My initial goal: parse a large file embedding Json as a column.
Initial problem faced: The Json quality is not perfect in the source so that, when I use Json Parse action I can get some errors that do stop the morph. I could not find any option in Json parse to continue processing and just get an error on faulty rows.
Imagined solution: iterate my table and delegate json parsing to a module so that I can collect error and continue processing (iterate and append results, when an iteration fails -> Collect errors and continue).
Enclosed: sample project with my different tests.
Problem 1 - basic iteration: I cannot manage Iteration action to work as expected. Did check examples and community, but my output result always seems empty when using Iterate action (see very simple test trying to inc a column value by 1). I must miss something very simple...
Problem 2 - iterating json (anicipating next step in my process): I always get an error message (colum not found - see dedicated table in the same project). I guess this is due to the fact I am not sending json column as a parameter, but as far as I can see Json parse does not accept parameters as input.
Thanks a lot for your ideas on why I cannot get basic iteration to work (I am feeling a bit noobish here and need it for my EM understanding :-)) and on how I could handle the json processing without interruption.
JSON_PROCESSING_ITERATION.morph (11.1 KB)
JSON_SAMPLE_PM.csv (1.2 KB)
TEST_ITERATION_JSON.xlsm (4.8 KB)
I did find the solution for my first problem (by using the Generate sequence action in called module).
About problem 2, still investigating and clueless
For problem 2, I found a (maybe) dirty way. In called module, no Input action, I pass as parameter the json column, Generate a sequence with 1 line, calculate a new column using an expression that takes the value of module parameter, process, send back result.
Is there any better or more straighforward way to achieve the goal ?
Thanks and regards,
I've edited your project to make it work (see below):
JSON_PROCESSING_ITERATION.morph (12.3 KB)
- Removed (disabled) the "Input" action. This action is not required for the regular "Iterate" action because it passes row values as parameters, not as an entire dataset.
- Added parameters in modules ITERATE and ITERATE_JSON, populated them with sample values
- Added the "Parameter table" action. It's a way to make a table from module parameters. I could do the same with expressions, just in a less convenient way.
Also, it doesn't look like iterations are required here. You can use the new "Extract JSON properties" action. It has a failover setting. See the updated project below, I've added the "No iteration" table.
JSON_PROCESSING_ITERATION.morph (14.0 KB)
Hello Dmitry, (looks like my previous post was cut when including attachments, sorry)

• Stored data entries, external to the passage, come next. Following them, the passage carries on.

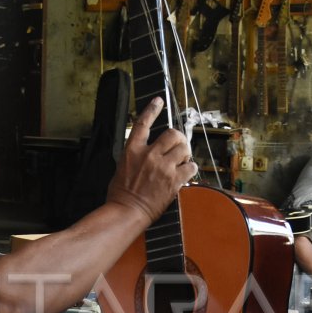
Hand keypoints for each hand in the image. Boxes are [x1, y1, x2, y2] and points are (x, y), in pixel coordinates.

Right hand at [105, 98, 195, 221]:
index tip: (159, 101)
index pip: (143, 123)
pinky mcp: (173, 180)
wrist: (127, 211)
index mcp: (132, 150)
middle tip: (179, 146)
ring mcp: (163, 167)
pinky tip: (186, 172)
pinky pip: (191, 167)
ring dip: (186, 153)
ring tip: (182, 161)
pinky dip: (191, 168)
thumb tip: (148, 152)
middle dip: (179, 138)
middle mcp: (149, 155)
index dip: (152, 110)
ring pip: (184, 149)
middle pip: (172, 134)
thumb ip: (136, 155)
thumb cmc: (121, 194)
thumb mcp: (122, 167)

Thanks for the tip with parameter table.
About Extract json properties new action, it fails when I am using it. I did attach new version of the project with No iteration Test with faulty json fails table. And provided a dset with some working rows and last faulty row on a different json I need to parse as well (csv export won't work as my json is sometimes far bigger than the 32K or so caracters limitation that seem to apply to csv export action).
As well, I need to parse deeper on this additional Jsons, I can do it with the Parse Json action (see screenshot enclosed) but couldn't find a way with the Extract JSON properties new action. So maybe I will have to iterate eventually...
Thanks a lot for your support.
In the column "JSON response", the text value in the last line (RowNo 1229) is not a valid JSON object. Its JSON structure is broken. That's why the action fails. Maybe try contacting the producer of the JSON data and ask them to fix it.
You can test whether a text value is a valid JSON object or not using the isjson() function. After that, you can filter rows with valid JSONs and parse them in one table, and rows with invalid JSONs in another table (and decide what to do with them).
Here is the updated project (notice the new tab "Group 2").
JSON_PROCESSING_ITERATION.morph (16.8 KB)
Thanks a lot Dmitry for all those precious inputs and tips. I will surely use them in many projects now.
About my specific use case, and as I need to operate many additional actions after json operations on large files (many Gb) with huge JSONs (sometimes over 1M caracters....), the iteration approach is finally the most performant.
I did some testing on a 600 Mb sample and iteration approach, as it splits operations to very small chunck, is at least 3 times faster than a oneshot.